#### [Extracted records]
----
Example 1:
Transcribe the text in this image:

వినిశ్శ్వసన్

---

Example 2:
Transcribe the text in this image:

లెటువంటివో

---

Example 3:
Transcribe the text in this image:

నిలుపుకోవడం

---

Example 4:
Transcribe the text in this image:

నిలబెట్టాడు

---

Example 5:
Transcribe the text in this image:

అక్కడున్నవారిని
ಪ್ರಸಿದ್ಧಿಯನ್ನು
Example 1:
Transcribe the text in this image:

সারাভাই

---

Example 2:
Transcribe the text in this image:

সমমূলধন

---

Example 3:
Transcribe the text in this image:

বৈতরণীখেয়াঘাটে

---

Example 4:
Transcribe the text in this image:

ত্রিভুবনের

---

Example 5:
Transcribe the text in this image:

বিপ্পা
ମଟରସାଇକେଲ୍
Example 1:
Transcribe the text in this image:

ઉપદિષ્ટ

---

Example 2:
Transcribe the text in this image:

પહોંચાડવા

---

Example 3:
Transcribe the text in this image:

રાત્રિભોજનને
----
#### [Task prompt]
After reading the records above, transcribe them verbatim.

#### [Response area]
Example 1:
Transcribe the text in this image:

వినిశ్శ్వసన్

---

Example 2:
Transcribe the text in this image:

లెటువంటివో

---

Example 3:
Transcribe the text in this image:

నిలుపుకోవడం

---

Example 4:
Transcribe the text in this image:

నిలబెట్టాడు

---

Example 5:
Transcribe the text in this image:

అక్కడున్నవారిని
ಪ್ರಸಿದ್ಧಿಯನ್ನು
Example 1:
Transcribe the text in this image:

সারাভাই

---

Example 2:
Transcribe the text in this image:

সমমূলধন

---

Example 3:
Transcribe the text in this image:

বৈতরণীখেয়াঘাটে

---

Example 4:
Transcribe the text in this image:

ত্রিভুবনের

---

Example 5:
Transcribe the text in this image:

বিপ্পা
ମଟରସାଇକେଲ୍
Example 1:
Transcribe the text in this image:

ઉપદિષ્ટ

---

Example 2:
Transcribe the text in this image:

પહોંચાડવા

---

Example 3:
Transcribe the text in this image:

રાત્રિભોજનને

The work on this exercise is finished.